B.                                    FEE LETTER AMENDMENT.

 

                  Commitment Fees.  Under the terms of Amendment No. 3 of Amended and Restated Fee Letter (the “Fee Letter Amendment”), and consistent with the treatment of a Reduction Event and the Company Election, from and after the effective date of the JV Event, the commitment fees in respect of the Senior Secured Credit Facilities and the Bridge Facility will accrue on the reduced aggregate commitments of the Initial Lenders, after giving effect to the reduction of such aggregate commitments by virtue of the JV Event.

 

                  Rollover Fee.

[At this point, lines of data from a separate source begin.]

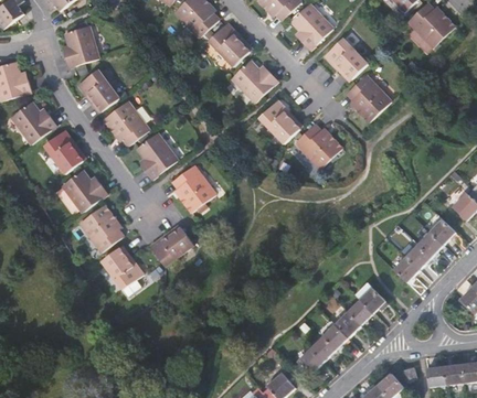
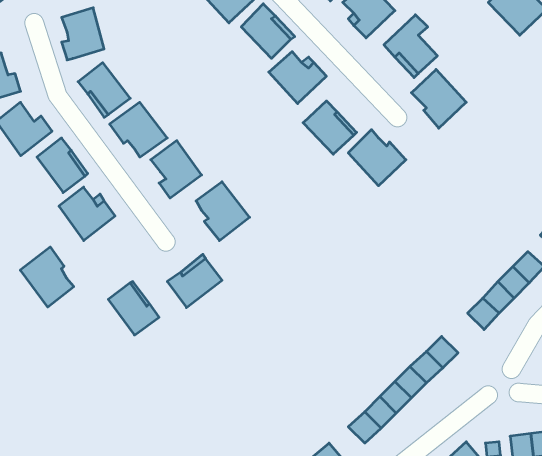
building: [81,203,124,251] -> [20,247,74,307]

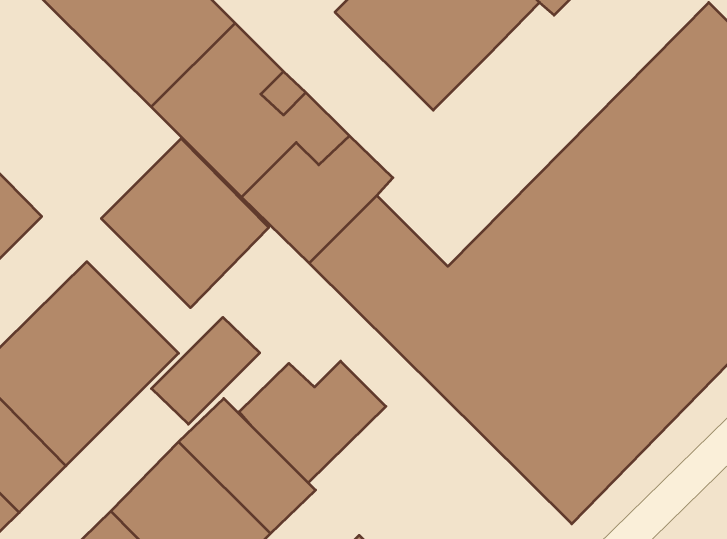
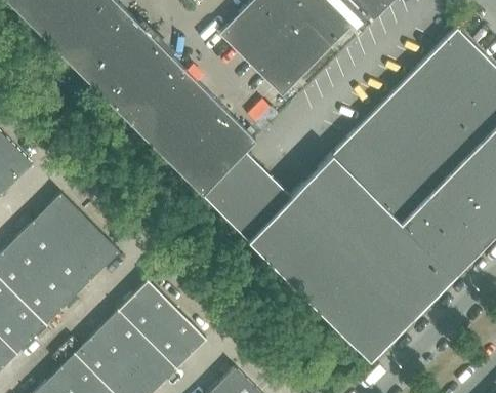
building: [101,139,269,308] -> none
building: [151,317,260,424] -> none
building: [239,361,386,483] -> none

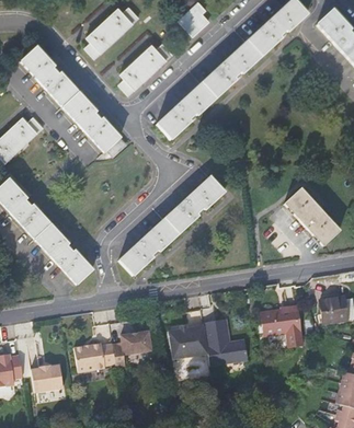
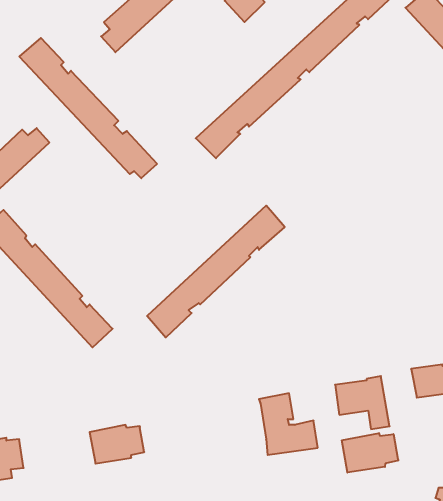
building: [119,42,173,90] -> none
building: [284,188,339,245] -> none
building: [170,326,209,359] -> none
building: [113,333,152,369] -> none
building: none -> [342,433,398,473]
building: [32,365,65,392] -> none

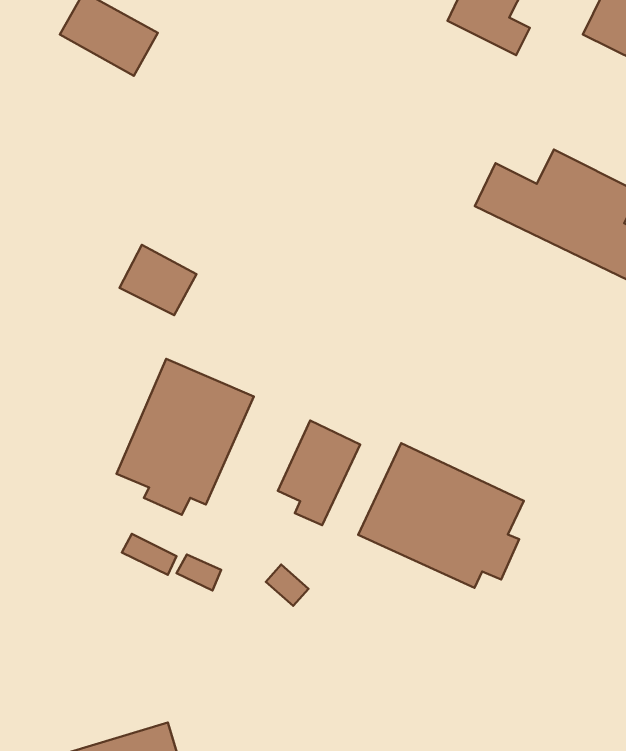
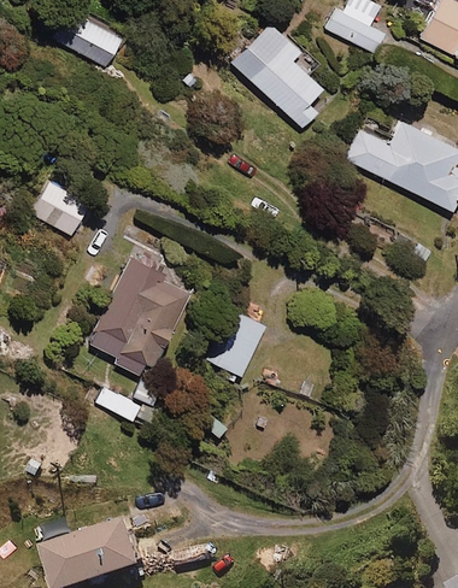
building: none -> [230,20,321,127]
building: [119,245,197,315] -> [31,184,86,234]
building: [358,443,524,588] -> none

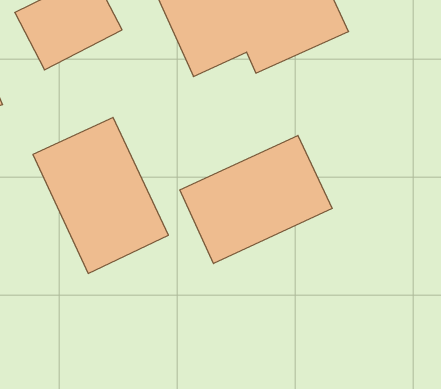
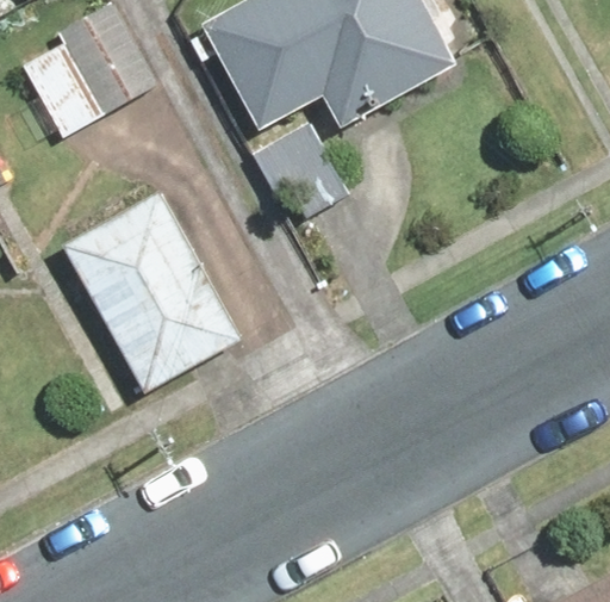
building: [180,135,332,264] -> none

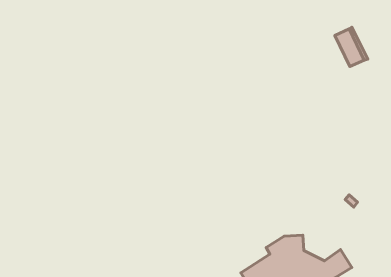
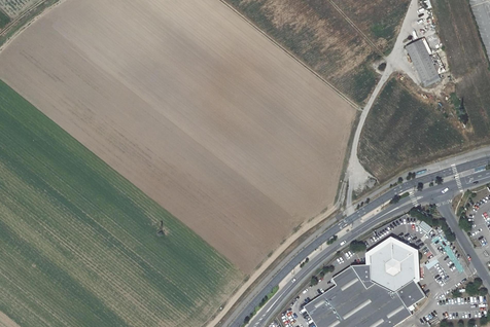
building: none -> [373,242,417,291]

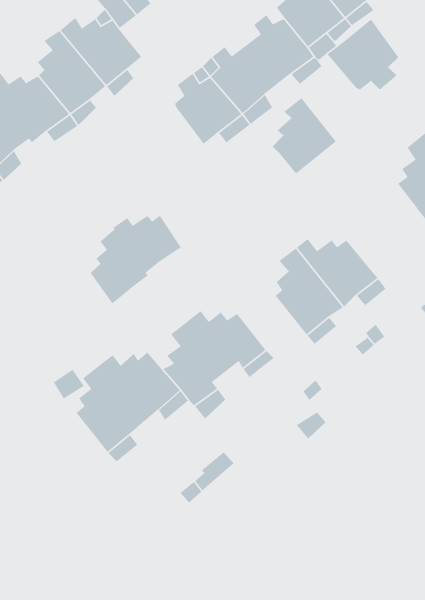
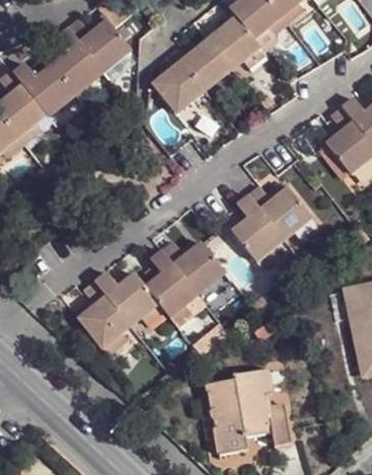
building: [327,19,399,90] -> none
building: [272,97,337,175] -> none
building: [90,215,182,305] -> none
building: none -> [207,368,293,453]

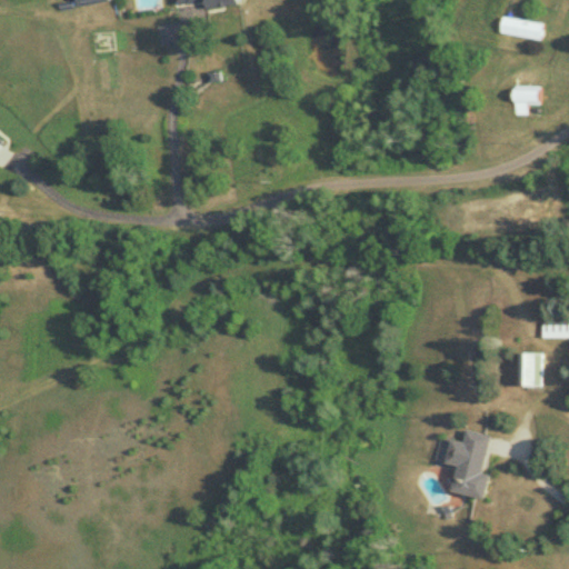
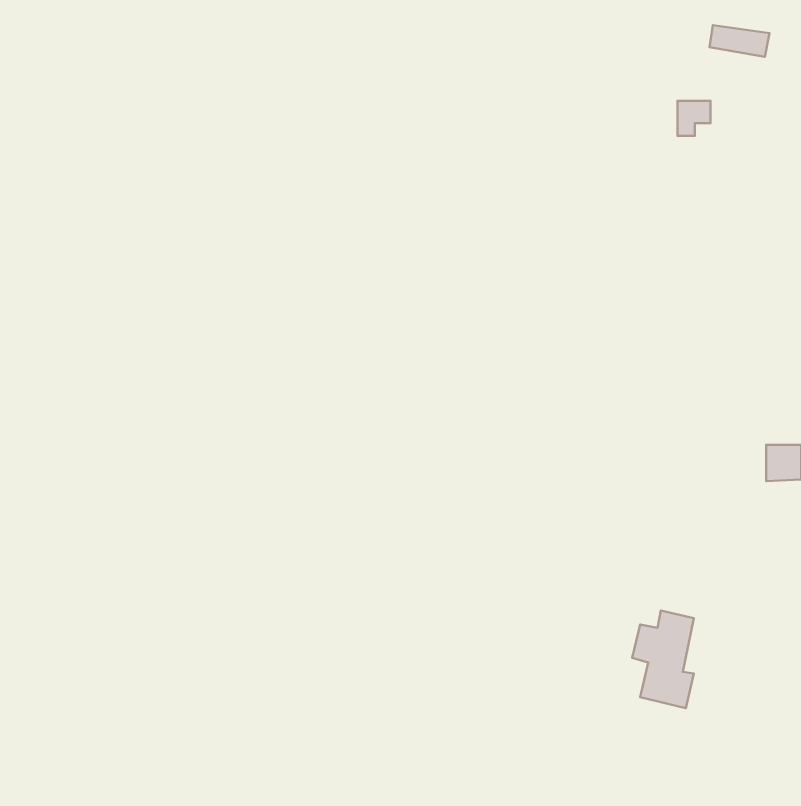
building: [513,89,537,113] -> [678,101,711,136]
building: [517,353,540,386] -> none

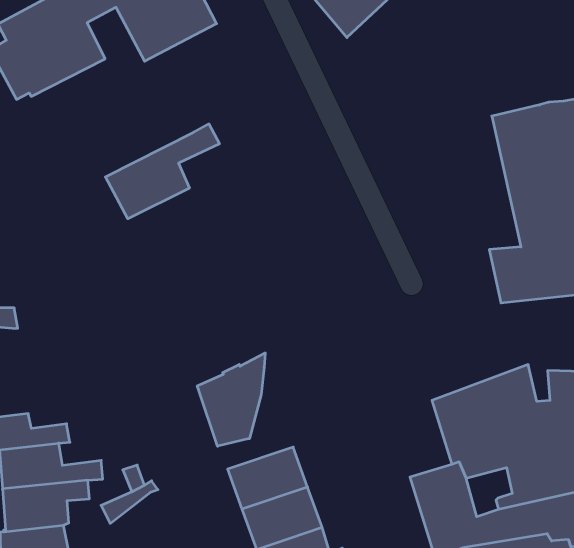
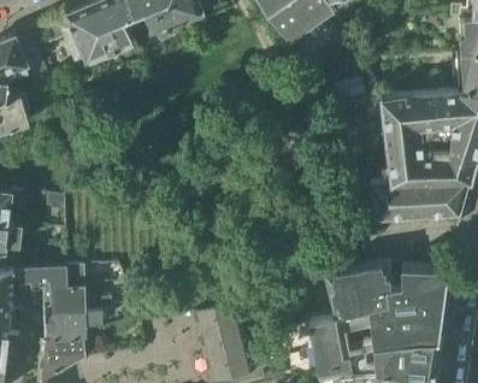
building: [105,124,219,219] -> none
building: [197,353,265,446] -> none

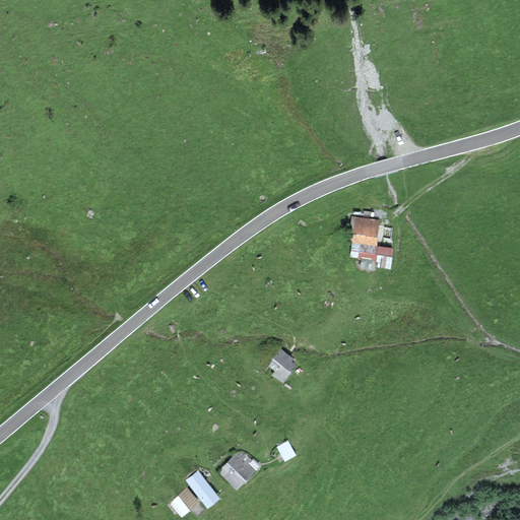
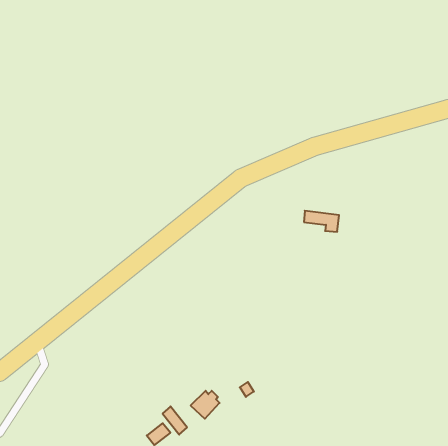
building: [351,217,379,245] -> none
building: [268,350,294,382] -> none

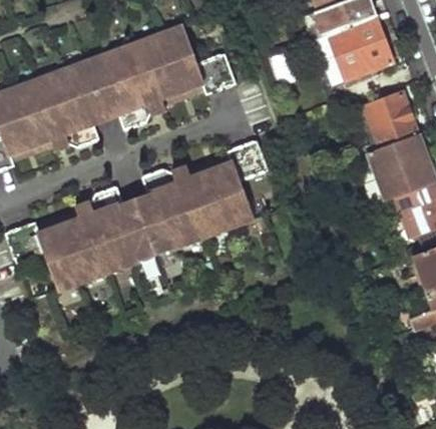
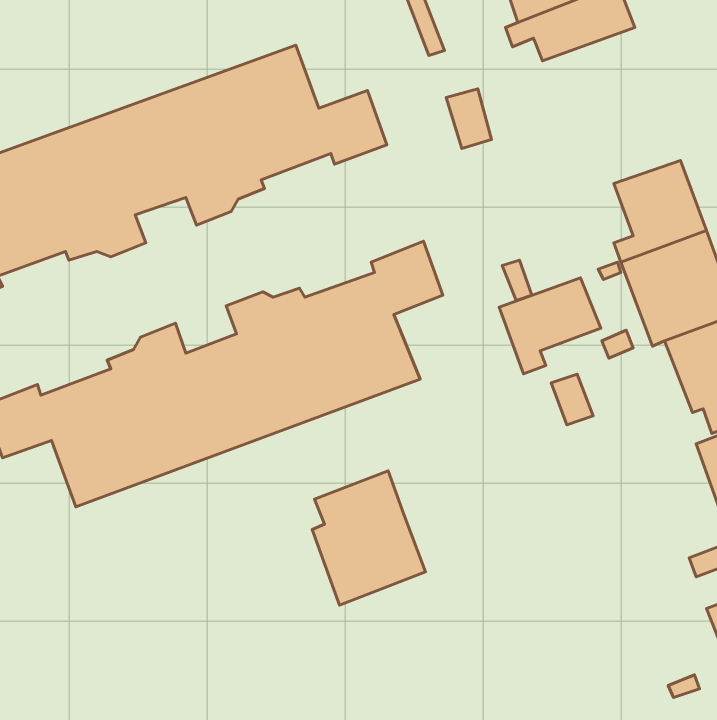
building: [316,16,395,85] -> none
building: none -> [499,278,601,374]
building: none -> [312,471,426,605]

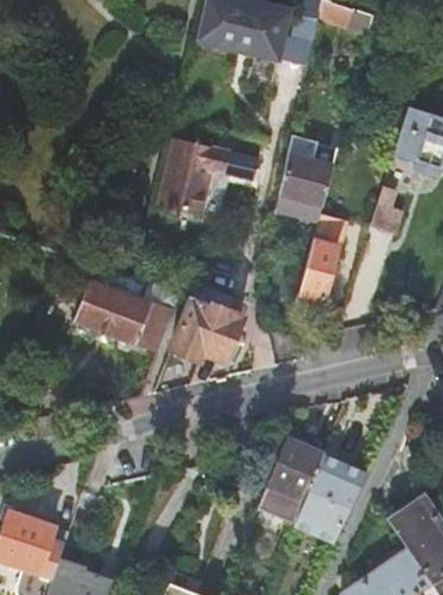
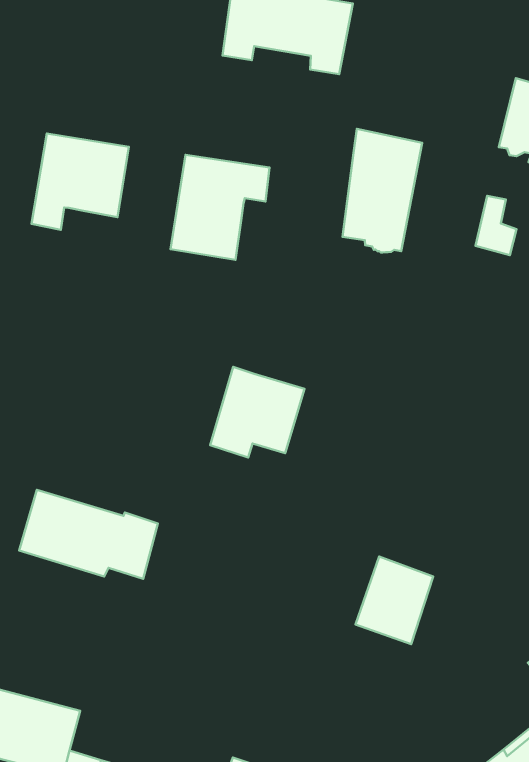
building: none -> [31,133,129,230]
building: [299,213,350,299] -> none
building: [75,280,175,348] -> [19,490,158,579]
building: [299,454,369,523] -> none

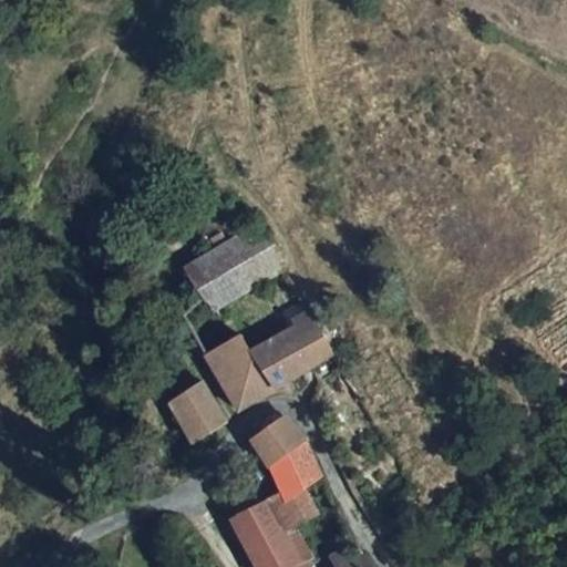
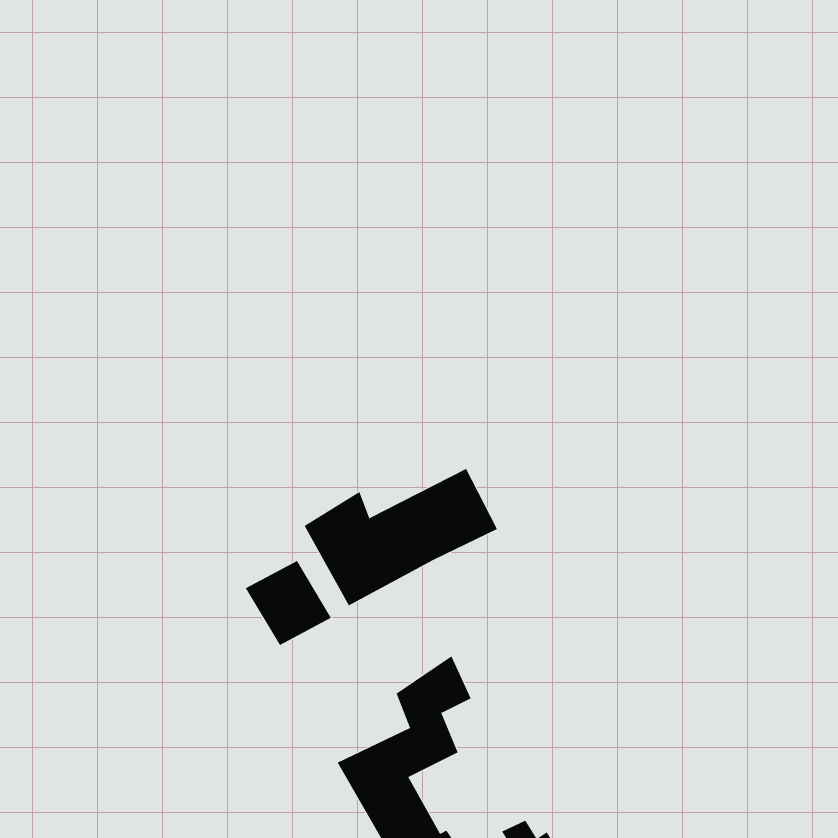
building: [182,224,284,296] -> none
building: [249,416,308,468] -> none

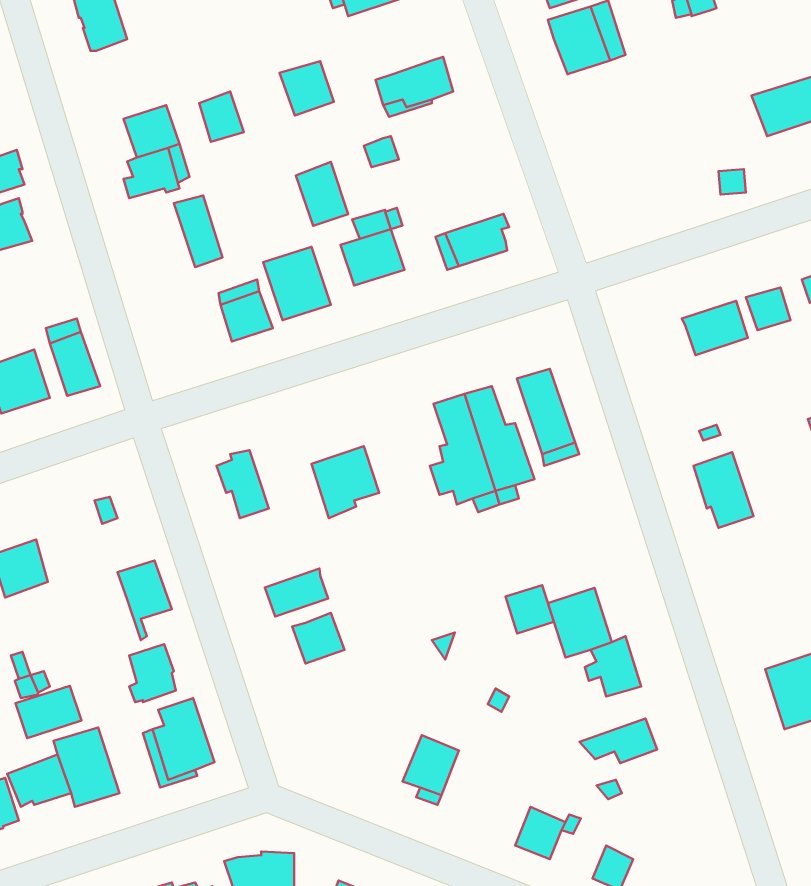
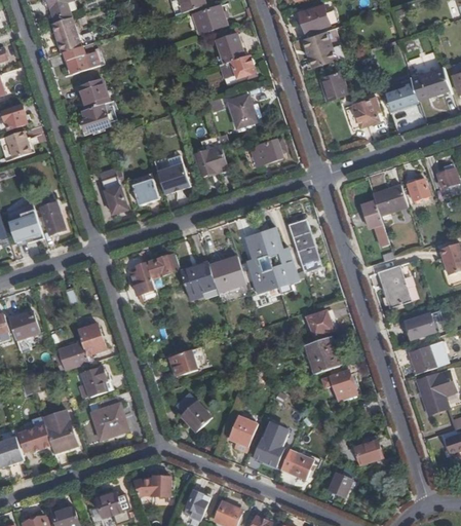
building: [279,61,334,115] -> [214,36,242,65]
building: none -> [323,67,349,98]
building: [199,92,244,142] -> [65,46,88,73]
building: none -> [386,76,420,107]
building: none -> [347,96,382,127]
building: [296,162,348,226] -> [228,95,256,128]
building: [174,195,222,267] -> [101,177,126,215]
building: none -> [362,198,391,246]
building: none -> [207,256,245,293]
building: none -> [145,257,177,279]
building: none -> [408,311,438,337]
building: [265,569,328,616] -> none
building: [505,585,554,633] -> [306,310,332,336]
building: none -> [409,345,436,374]
building: [15,686,81,738] -> [52,343,87,371]
building: none -> [176,392,212,433]
building: [579,719,657,763] -> [340,441,381,464]
building: none -> [254,427,285,467]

The Fee Letter Amendment modifies the calculation of the amount of the Rollover Fee that would be payable by Adelphia in the event the Debtors Entities were to make the Company Election following the occurrence of the JV Event.  Specifically, under the terms of the Fee Letter Amendment, from and after the effective date of the JV Event, the Rollover Fee would be calculated by taking into account the reduced commitments of the Initial Lenders as a result of the JV Event.